On Dec 11, Vicențiu Ciorbaru wrote:
> Hi!
>
> Here is my proposal on extending the storage engine API to provide a
> functionality for retrieving random rows from tables (those that have
> indexes). The storage engines for which I plan to implement this are:
> MyISAM, Aria, Innodb. Possibly RocksDB, TokuDB.
...
> Maybe I am complicating it too much and a simple random_sample()
> function is sufficient, kind of how ha_records_in_range does it.
Yeah. My first thought was something like index_random(). That is,
index_init(), index_random(), index_random(), ..., index_end().
index_init() does whatever it always needs to do to prepare using an
index. and index_random() gets one random row.
Not like records_in_range, that takes the index number and does
_init/_end internally, because records_in_range is typically done only
once or just a few times, while index_random() is more like
index_next(), will be repeated continuously.
But then I was thinking, why do you need to specify an index at all?
Shouldn't it be just "get me a random row"? Index or whatever - that's
engine implementation detail. For example, MyISAM with a fixed-size rows
can just read from lseek(floor((file_size/row_size)*rand())*row_size).
I agree that the need for an index seems a bit much. My reasoning was that I wanted to allow random sampling on a particular range.
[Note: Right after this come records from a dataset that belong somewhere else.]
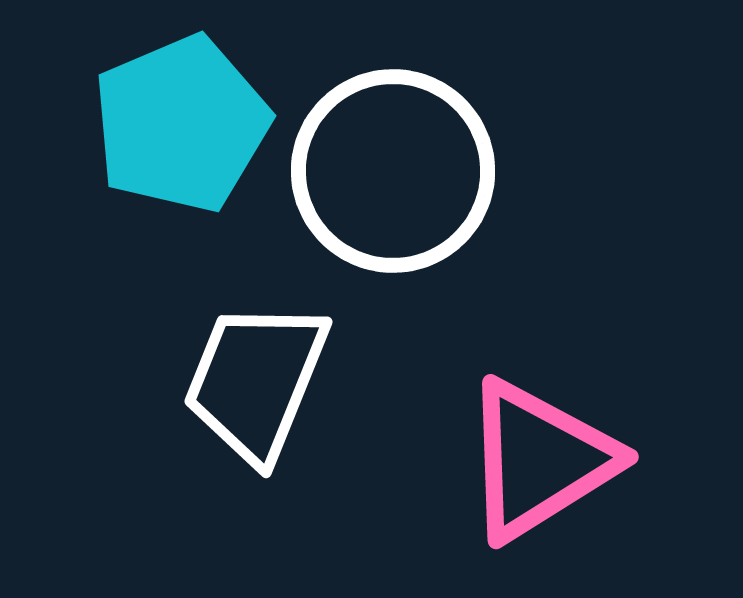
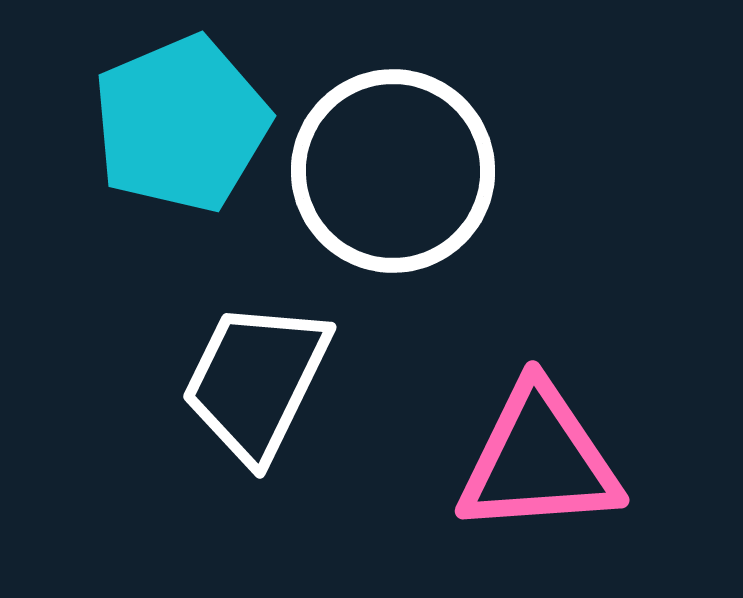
white trapezoid: rotated 4 degrees clockwise
pink triangle: rotated 28 degrees clockwise
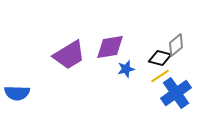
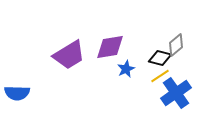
blue star: rotated 12 degrees counterclockwise
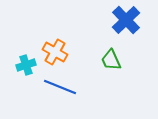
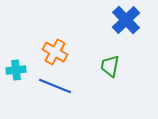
green trapezoid: moved 1 px left, 6 px down; rotated 35 degrees clockwise
cyan cross: moved 10 px left, 5 px down; rotated 12 degrees clockwise
blue line: moved 5 px left, 1 px up
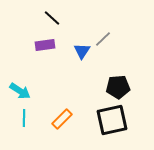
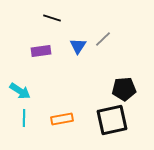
black line: rotated 24 degrees counterclockwise
purple rectangle: moved 4 px left, 6 px down
blue triangle: moved 4 px left, 5 px up
black pentagon: moved 6 px right, 2 px down
orange rectangle: rotated 35 degrees clockwise
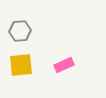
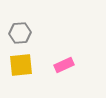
gray hexagon: moved 2 px down
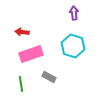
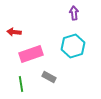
red arrow: moved 8 px left
cyan hexagon: rotated 25 degrees clockwise
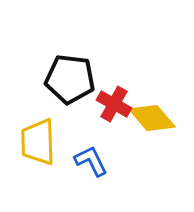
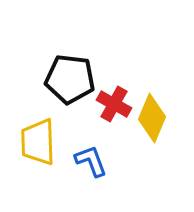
yellow diamond: rotated 63 degrees clockwise
blue L-shape: rotated 6 degrees clockwise
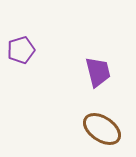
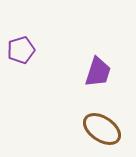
purple trapezoid: rotated 32 degrees clockwise
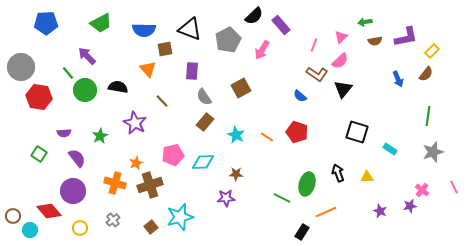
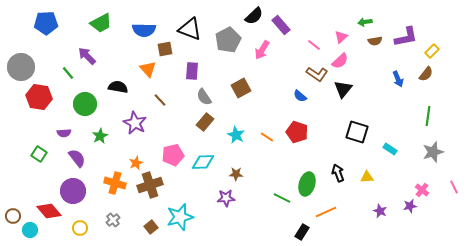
pink line at (314, 45): rotated 72 degrees counterclockwise
green circle at (85, 90): moved 14 px down
brown line at (162, 101): moved 2 px left, 1 px up
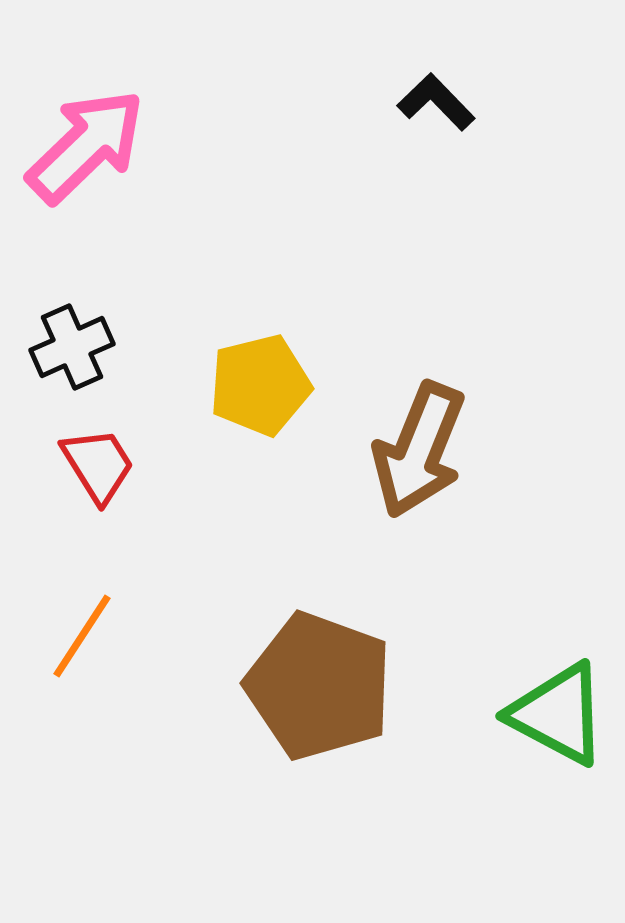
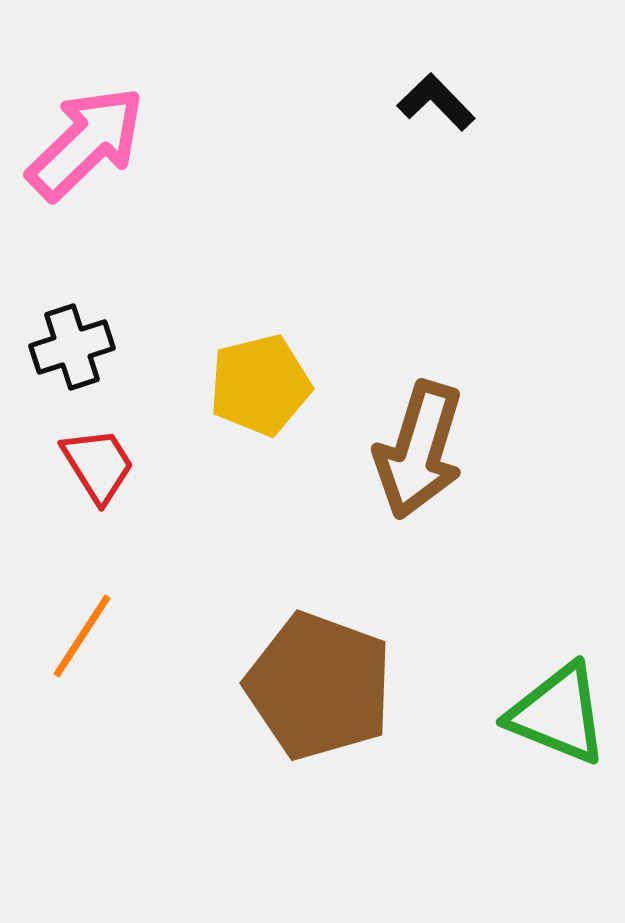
pink arrow: moved 3 px up
black cross: rotated 6 degrees clockwise
brown arrow: rotated 5 degrees counterclockwise
green triangle: rotated 6 degrees counterclockwise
This could help for example when one wants to collect histograms for a multi-distribution dataset, to get individual distributions (if the indexed column is able to separate them).
A more generic idea would be if one could pass some conditions for random row retrieval to the storage engine, but it feels like this would complicate storage engine implementation by quite a bit.
For the first iteration, after considering your input, I'd go with "init function", "get random row", "end function", without imposing an index, but somehow passing a (COND or similar) arg to the init function.
Sounds reasonable, or too much?
Vicențiu
Sergey had a good point about being able to repeat exactly the same
sampling by specifying the seed. This should be solved if the engine
will get its random numbers from the thd_rnd service.
Regards,
Sergei